- _Exercise details_:
Set down every line of each item below verbatim, keeping the original order.

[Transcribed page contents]
┌──
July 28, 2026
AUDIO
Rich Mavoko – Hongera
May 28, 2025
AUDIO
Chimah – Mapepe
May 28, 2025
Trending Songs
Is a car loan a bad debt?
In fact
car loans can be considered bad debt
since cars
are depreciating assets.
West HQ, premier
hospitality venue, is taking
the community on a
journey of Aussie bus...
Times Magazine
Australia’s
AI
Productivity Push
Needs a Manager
└──
- _Response to the task_:
July 28, 2026
AUDIO
Rich Mavoko – Hongera
May 28, 2025
AUDIO
Chimah – Mapepe
May 28, 2025
Trending Songs
Is a car loan a bad debt?
In fact
car loans can be considered bad debt
since cars
are depreciating assets.
West HQ, premier
hospitality venue, is taking
the community on a
journey of Aussie bus...
Times Magazine
Australia’s
AI
Productivity Push
Needs a Manager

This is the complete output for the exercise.